Category: General Wellness

Colman Chadam, an 11-year-old new student at Jordan Middle School in Palo Alto, California, has been ordered by school officials to transfer to another school district three miles away because he carries the genetic mutation linked to cystic fibrosis, the San Francisco Chronicle reports.

While cystic fibrosis is not contagious, according to the National Health Service (NHS), people with the disease are already prone to lung infections, and they can be harmful to others with the condition by spreading infection through contact. 

According to the San Francisco Chronicle, Chadam does not have the actual disease, and the school found out about him being a carrier when his parents put the information down on a medical disclosure form. The information was passed on to a parent who has two children with cystic fibrosis, and soon Chadam was told he would have to leave the school.

"Based on the advice of medical experts, this is the zero risk option, and most certainly helps our district deliver on its commitment to provide safe learning environments," associate superintendent, Charles Young told ABC News in a written statement.

On Oct. 12, Chadam's parents, Jaimy and Jennifer Chadam, brought the case to district court after they were unable to persuade administrators to let their son stay. Chadam will not be allowed to return to Jordan Middle School at the moment and the judge has scheduled a hearing to decide whether he will have to permanently relocate.

Cystic fibrosis
According to the Cystic Fibrosis Foundation (CFF), the body makes a protein known as cystic fibrosis conductance transmembrane regulator (CFTR), which is found in cells on the exterior of many organs, including the lungs. CFTR controls the the movement of the salt and chloride particles that pass through the cells. When someone has cystic fibrosis, the CFTR protein does not work correctly, so it is unable to properly regulate the thin layer of protective mucus on the outside of the lungs. This makes it difficult to cough, and the mucus builds up in the lungs and pancreas. Breathing becomes difficult and the lungs are more prone to bacteria, which, in turn, causes inflammation and infection.

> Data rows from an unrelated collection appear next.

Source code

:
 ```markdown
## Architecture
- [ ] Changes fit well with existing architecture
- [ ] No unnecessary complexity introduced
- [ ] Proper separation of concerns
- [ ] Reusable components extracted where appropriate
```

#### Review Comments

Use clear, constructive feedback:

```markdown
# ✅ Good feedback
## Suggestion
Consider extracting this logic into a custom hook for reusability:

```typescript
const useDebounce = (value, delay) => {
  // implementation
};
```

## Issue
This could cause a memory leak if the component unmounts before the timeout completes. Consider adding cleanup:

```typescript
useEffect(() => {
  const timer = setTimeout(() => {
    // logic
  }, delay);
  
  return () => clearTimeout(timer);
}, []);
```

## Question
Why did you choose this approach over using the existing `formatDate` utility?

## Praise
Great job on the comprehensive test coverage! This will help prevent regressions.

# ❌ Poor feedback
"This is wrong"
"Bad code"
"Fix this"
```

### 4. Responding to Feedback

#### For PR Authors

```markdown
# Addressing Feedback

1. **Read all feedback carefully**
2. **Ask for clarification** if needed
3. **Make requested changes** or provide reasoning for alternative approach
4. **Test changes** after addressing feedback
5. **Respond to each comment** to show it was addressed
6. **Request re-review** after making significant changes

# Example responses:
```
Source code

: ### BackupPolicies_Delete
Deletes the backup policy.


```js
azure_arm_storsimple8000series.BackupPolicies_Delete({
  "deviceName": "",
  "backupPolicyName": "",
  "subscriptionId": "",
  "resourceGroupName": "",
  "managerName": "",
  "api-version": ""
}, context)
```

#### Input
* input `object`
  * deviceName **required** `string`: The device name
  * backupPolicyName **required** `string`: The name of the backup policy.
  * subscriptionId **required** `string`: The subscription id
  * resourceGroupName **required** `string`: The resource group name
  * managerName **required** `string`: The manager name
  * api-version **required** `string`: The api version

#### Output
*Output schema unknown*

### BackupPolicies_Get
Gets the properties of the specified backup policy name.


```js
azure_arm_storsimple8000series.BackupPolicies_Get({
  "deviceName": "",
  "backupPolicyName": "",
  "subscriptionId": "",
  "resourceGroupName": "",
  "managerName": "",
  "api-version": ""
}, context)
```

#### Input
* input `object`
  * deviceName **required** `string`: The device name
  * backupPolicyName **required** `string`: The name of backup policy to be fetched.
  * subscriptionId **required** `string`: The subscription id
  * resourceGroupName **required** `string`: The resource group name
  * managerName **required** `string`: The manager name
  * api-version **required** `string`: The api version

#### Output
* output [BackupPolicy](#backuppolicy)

The CFF notes that most people are diagnosed with cystic fibrosis before they're two years old. Diagnosis is usually conducted with a lab test, where the sweat is collected using an electrode that stimulates the glands, and its chloride levels are then analyzed.

Nearly 30,000 people in the United States have cystic fibrosis and it is most common in Caucasians, although people of all races are affected by it, reports the CFF. Some symptoms of the disease include frequent coughing, salty-tasting skin, running out of breath easily, little physical growth and frequent lung infections such as pneumonia or bronchitis.